Through the course of her fellowship, Liya will network with Microcredit NH and several microfinance organization in the Vermont region to pilot a microcredit program at the Family Place in Norwich, VT. After undergoing training from Microcredit NH, Liya will work with single mothers, participating in the Family Place's Jewelrio's Program, to develop financial literacy, create business plans, and build up credit scores and savings. Liya will collaborate with Microcredit NH to create community educational microfinance panels and distribute pamphlets to enhance understanding of microcredit's opportunities for financial inclusion and weathering the current economic downturn.


Liya is currently collaborating with MicroCredit NH to better understand poverty demographics in the Upper Valley and help map geographies of need for microfinance in the region. Working at the Family Place, a non-profit based in Norwich, VT that works to build the community by supporting families, She has installed a financial literacy and budget-counseling component to in the JewelryO’s business worksite program. JewelryO's is a sustainable business that provides young mothers with jewelry making skills, business acumen, and entrepreneurship training.
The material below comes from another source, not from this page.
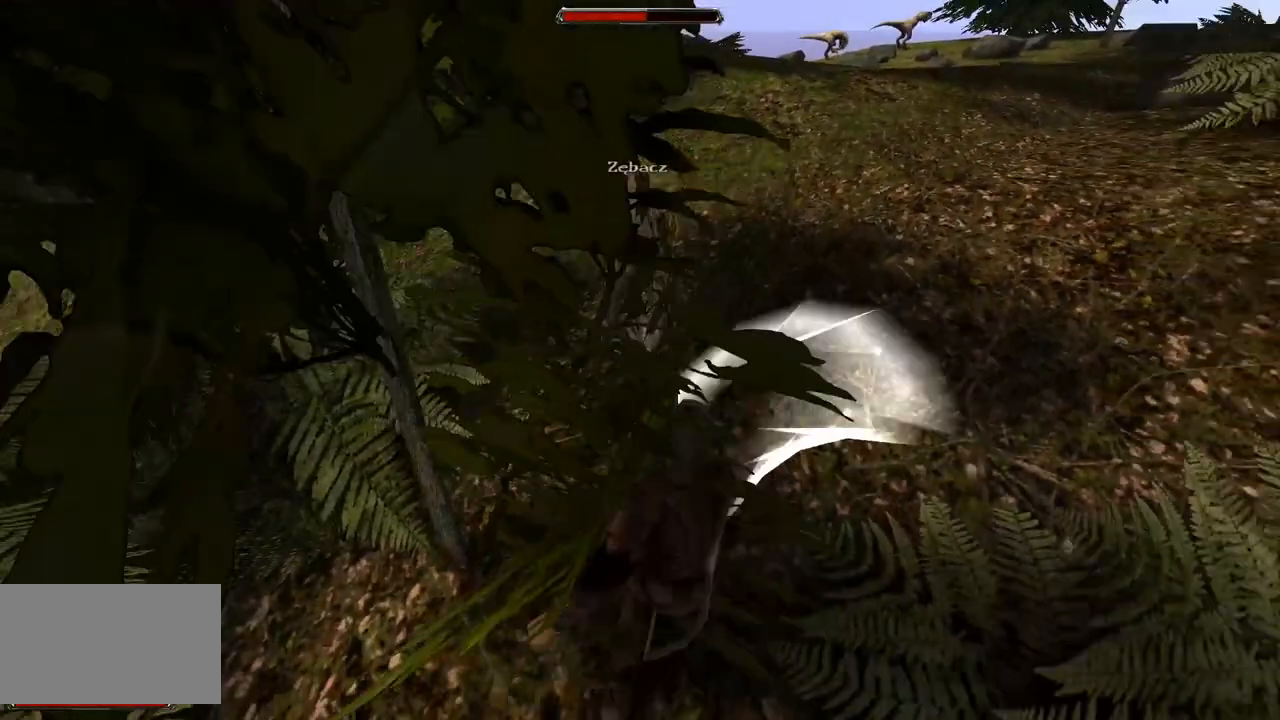
{"keys": [], "mouse": [], "events": [[320, "mouse_left", "down"], [500, "mouse_left", "up"]]}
Liya hopes for participants to realize entrepreneurship and self-employment as a bridge out of poverty. Upon the project’s culmination, participants will have the chance to take out a loan from MicroCredit NH. Future goals in the project includes showcasing JewelryO’s products at termly campus arts shows at Kappa Delta Epsilon sorority, a financial inclusion panel held for local community organizers at Montshire Museum in February, and a microfinance bazaar cosponsored by SEEDS, the Tuck School, Women in Business, and Women in Leadership held in March.